In other business, the council:
•approved a charter change allowing the council to spend $10,000 without advertising for bids. The previous allowable amount was $5,000.
•added Kenethia Woodard to the Fire Department as Secretary. Woodard replaces her father, Jimmy Neal Roark. Roark, who served as Secretary for several years, passed away last month.
•heard a proposal by Pamela Dean that the city allow an antique truck and tractor pull to be held in the field beside The Thomas House on the weekend of September 12 and 13. Dean spoke on behalf of Robert Stroop, owner of The Donoho Hotel. Stroop, said Dean, would like to see the pull named the Red Boiling Springs Antique Truck and Tractor Pull, with 20% of the profits going to the Police Department and 20% going to the Fire Department.
Hollis said that he would check about insurance for the pull, and also check to see if there was anything else going on that weekend. The weekend requested by Dean is the weekend after the Antique Car Show and before the weekend of the Motorcycle Show.
•heard a report from Mayor Hollis that, except for the month of June, the city has been steadily losing money in the water department, due to “things that had to be done.” Hollis asked the council to consider adding a supplement to customers’ water bills to help pay for required work done to the system, that the city had lost money on.
•passed, unanimously, a motion by Spivey (seconded by Etheridge) that any person or organization planning a fundraiser must get approval from the council.
•approved the request of Assistant Police Chief Steve Evans to plant a tree near the tourist information cabin in the old park in memory of his wife, Leticia. The tree will be planted at Steve’s expense.
“You can plant a whole bunch of them,” said Etheridge, with enthusiasm. “We’ll even help you set them.”
•were told by Chief Terry Tuck that Lafayette was going to double the charge for keeping stray dogs that are picked up in Red Boiling Springs.
“As of August 1, they’re going to start charging us $10 a dog, then $1 a day for every day after 10,” said Tuck. “We’re required by law to keep them for so many days.
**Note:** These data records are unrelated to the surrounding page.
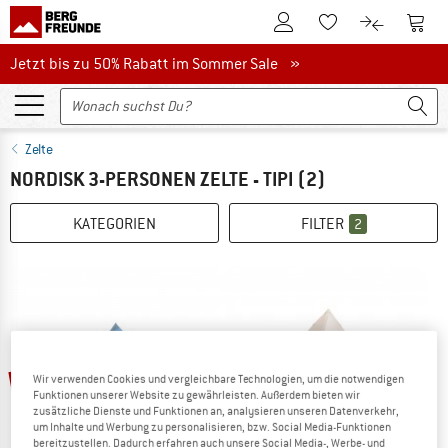
Zum Kundenkonto
Zum 
Zum Merkzettel.
Zum Produk
Jetzt bis zu 50% Rabatt im Sommer Sale
Jetzt bis zu 50% Rabatt im Sommer Sale »
Zelte
NORDISK 3-PERSONEN ZELTE - TIPI
(2)
KATEGORIEN
FILTER
2
25%
25%
Wir verwenden Cookies und vergleichbare Technologien, um die notwendigen
Funktionen unserer Website zu gewährleisten. Außerdem bieten wir
zusätzliche Dienste und Funktionen an, analysieren unseren Datenverkehr,
um Inhalte und Werbung zu personalisieren, bzw. Social Media-Funktionen
bereitzustellen. Dadurch erfahren auch unsere Social Media-, Werbe- und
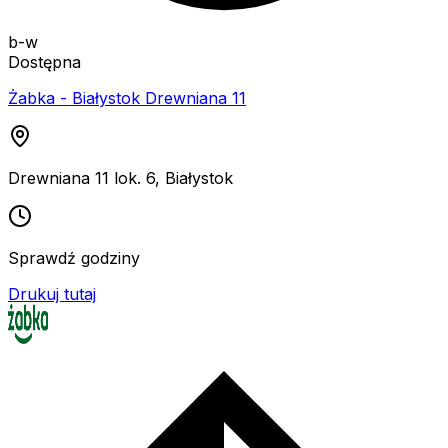
b-w
Dostępna
Żabka - Białystok Drewniana 11
Drewniana 11 lok. 6
,
Białystok
Sprawdź godziny
Drukuj tutaj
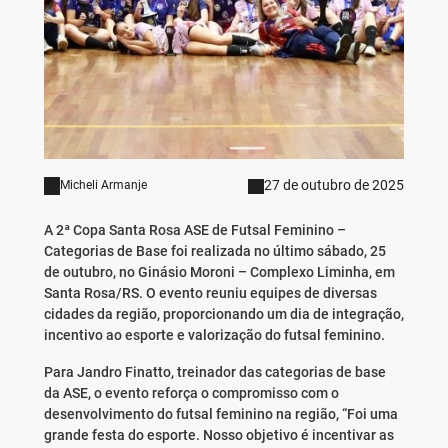
27 de outubro de 2025
Micheli Armanje
A 2ª Copa Santa Rosa ASE de Futsal Feminino –
Categorias de Base foi realizada no último sábado, 25
de outubro, no Ginásio Moroni – Complexo Liminha, em
Santa Rosa/RS. O evento reuniu equipes de diversas
cidades da região, proporcionando um dia de integração,
incentivo ao esporte e valorização do futsal feminino.
Para Jandro Finatto, treinador das categorias de base
da ASE, o evento reforça o compromisso com o
desenvolvimento do futsal feminino na região, “Foi uma
grande festa do esporte. Nosso objetivo é incentivar as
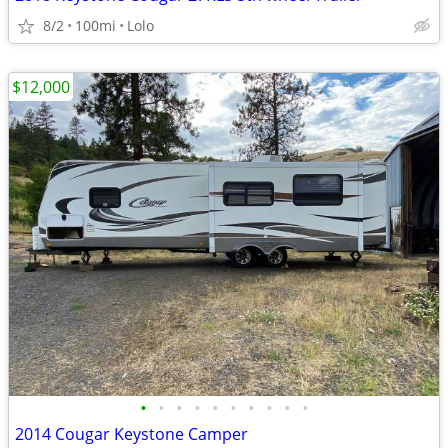
8/2
100mi
Lolo
$12,000
•
•
•
•
•
•
•
•
•
•
2014 Cougar Keystone Camper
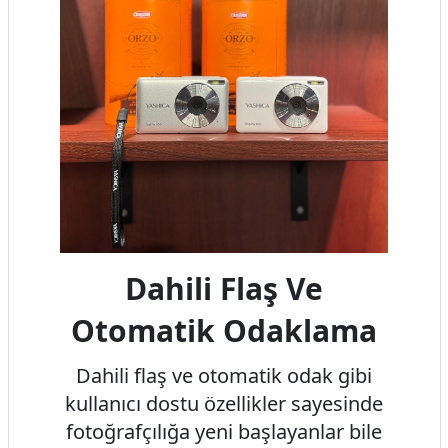
Dahili Flaş Ve
Otomatik Odaklama
Dahili flaş ve otomatik odak gibi
kullanıcı dostu özellikler sayesinde
fotoğrafçılığa yeni başlayanlar bile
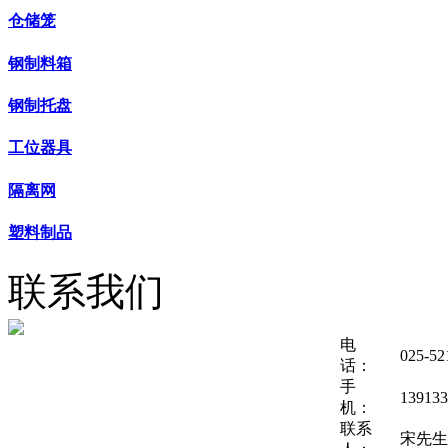
仓储笼
钢制料箱
钢制托盘
工位器具
隔离网
塑料制品
联系我们
电
025-52
话：
手
139133
机：
联系
宋先生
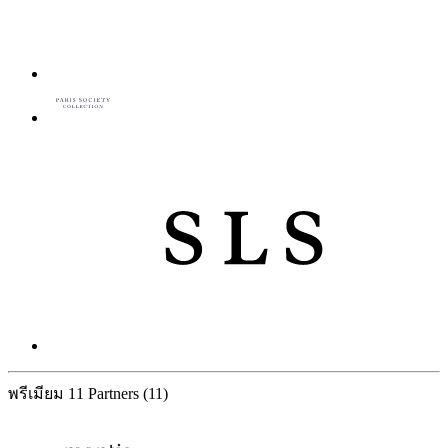
พรีเมียม
11 Partners
(11)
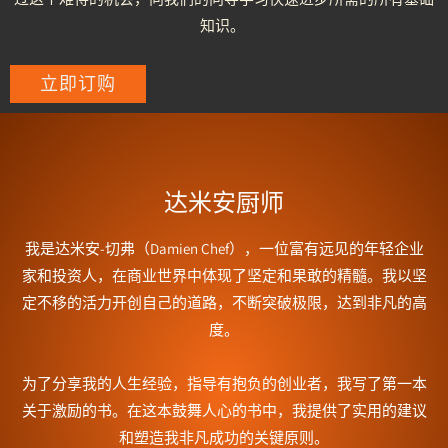
知识。
立即订购
达米安厨师
我是达米安-切弗（Damien Chef），一位富有远见的年轻企业
家和投资人，在商业世界中体现了坚定和果敢的精髓。我以坚
定不移的活力开创自己的道路，不断突破极限，达到非凡的高
度。
为了分享我的人生经验，指导有抱负的创业者，我写了第一本
关于激励的书。在这本鼓舞人心的书中，我提供了实用的建议
和塑造我非凡成功的关键原则。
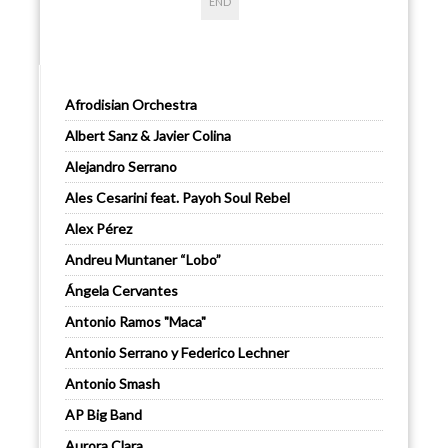
END
Afrodisian Orchestra
Albert Sanz & Javier Colina
Alejandro Serrano
Ales Cesarini feat. Payoh Soul Rebel
Alex Pérez
Andreu Muntaner “Lobo”
Ángela Cervantes
Antonio Ramos "Maca"
Antonio Serrano y Federico Lechner
Antonio Smash
AP Big Band
Aurora Clara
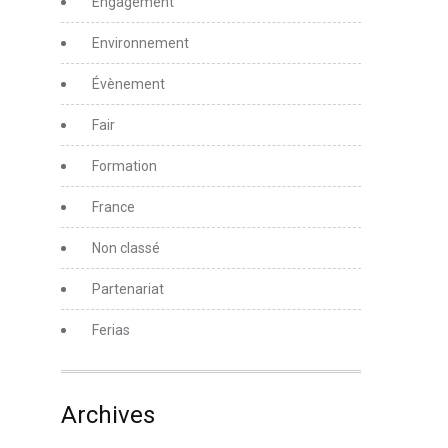
Engagement
Environnement
Évènement
Fair
Formation
France
Non classé
Partenariat
Ferias
Archives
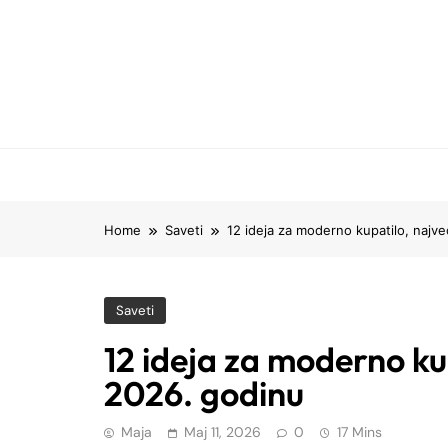
Skip
to
content
Home
Saveti
12 ideja za moderno kupatilo, najve
Saveti
12 ideja za moderno ku
2026. godinu
Maja
Maj 11, 2026
0
17 Mins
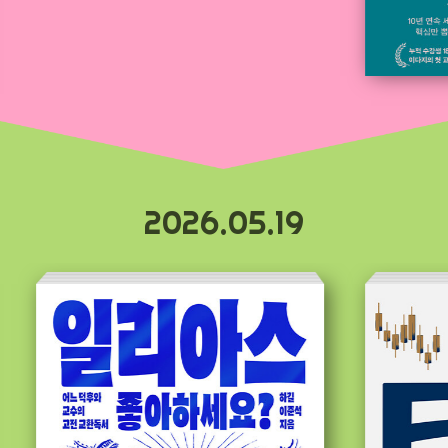
2026.05.19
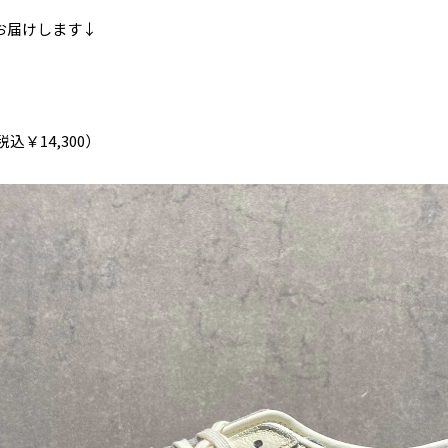
お届けします↓
（税込￥14,300）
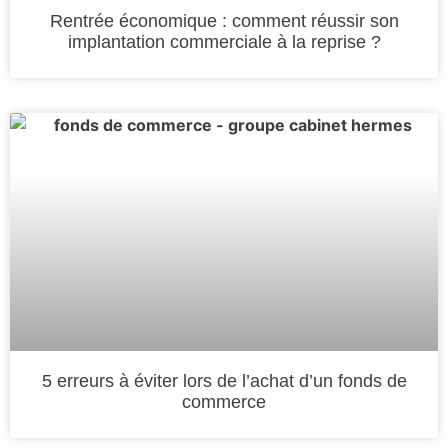
Rentrée économique : comment réussir son
implantation commerciale à la reprise ?
5 erreurs à éviter lors de l’achat d’un fonds de
commerce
We have no choice.”
•passed the 2008/2009 budget, on second and final reading.
•amended the 2007/2008 budget, on first reading.
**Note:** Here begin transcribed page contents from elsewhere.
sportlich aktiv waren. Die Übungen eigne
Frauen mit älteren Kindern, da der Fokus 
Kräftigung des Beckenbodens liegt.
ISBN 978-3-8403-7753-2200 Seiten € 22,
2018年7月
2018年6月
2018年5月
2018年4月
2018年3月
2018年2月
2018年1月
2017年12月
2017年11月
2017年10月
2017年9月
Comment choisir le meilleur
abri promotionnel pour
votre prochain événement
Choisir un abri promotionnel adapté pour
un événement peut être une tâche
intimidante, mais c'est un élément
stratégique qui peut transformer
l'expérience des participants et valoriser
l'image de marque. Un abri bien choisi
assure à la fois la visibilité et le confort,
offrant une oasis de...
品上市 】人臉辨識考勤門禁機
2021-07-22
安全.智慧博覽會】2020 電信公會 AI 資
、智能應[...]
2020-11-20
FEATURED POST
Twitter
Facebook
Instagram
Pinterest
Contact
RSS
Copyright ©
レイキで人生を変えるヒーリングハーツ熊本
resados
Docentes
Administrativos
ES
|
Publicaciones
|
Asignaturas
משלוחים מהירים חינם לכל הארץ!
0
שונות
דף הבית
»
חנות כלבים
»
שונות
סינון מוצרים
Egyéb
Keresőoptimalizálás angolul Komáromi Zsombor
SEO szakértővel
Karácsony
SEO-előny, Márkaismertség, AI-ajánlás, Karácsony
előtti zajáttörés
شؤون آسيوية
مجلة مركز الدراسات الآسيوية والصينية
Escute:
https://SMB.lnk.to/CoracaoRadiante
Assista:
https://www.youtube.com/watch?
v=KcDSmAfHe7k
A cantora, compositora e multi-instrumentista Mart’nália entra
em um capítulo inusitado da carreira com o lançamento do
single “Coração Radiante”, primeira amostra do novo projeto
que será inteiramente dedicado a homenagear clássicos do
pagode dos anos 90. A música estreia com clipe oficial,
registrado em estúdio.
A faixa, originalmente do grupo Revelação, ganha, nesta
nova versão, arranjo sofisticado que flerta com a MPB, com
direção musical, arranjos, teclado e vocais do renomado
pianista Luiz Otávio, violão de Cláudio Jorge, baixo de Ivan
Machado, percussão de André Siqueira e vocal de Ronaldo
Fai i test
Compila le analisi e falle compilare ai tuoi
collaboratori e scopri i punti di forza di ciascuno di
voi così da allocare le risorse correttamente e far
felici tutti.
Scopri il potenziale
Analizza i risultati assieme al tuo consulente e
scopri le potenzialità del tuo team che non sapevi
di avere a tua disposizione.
•heard a report from Chad Owens, Waste Water Superintendent, that Nestle will be removing all of their own reverse osmosis water. No action was taken.
•heard a report from Larry Cato, of Barge, Waggoner, Sumner, and Cannon, that the line work on this year’s CDBG project was finished, and engineers are getting the pumps in to pump water from the Hudson Spring to Cotton Hollow.
•rejected a $57,000 bid to run 740 linear feet of gravity sewer line from Witcher Hollow to property owned by Robert Stroop on Highway 151.
•gave the go-ahead to Brown Painting Company to seal the settling basin at Sabins Spring. Brown submitted the only bid, of $7,240, for the job.
The next regular council meeting will be held on August 14 at 7 p.m. at City Hall.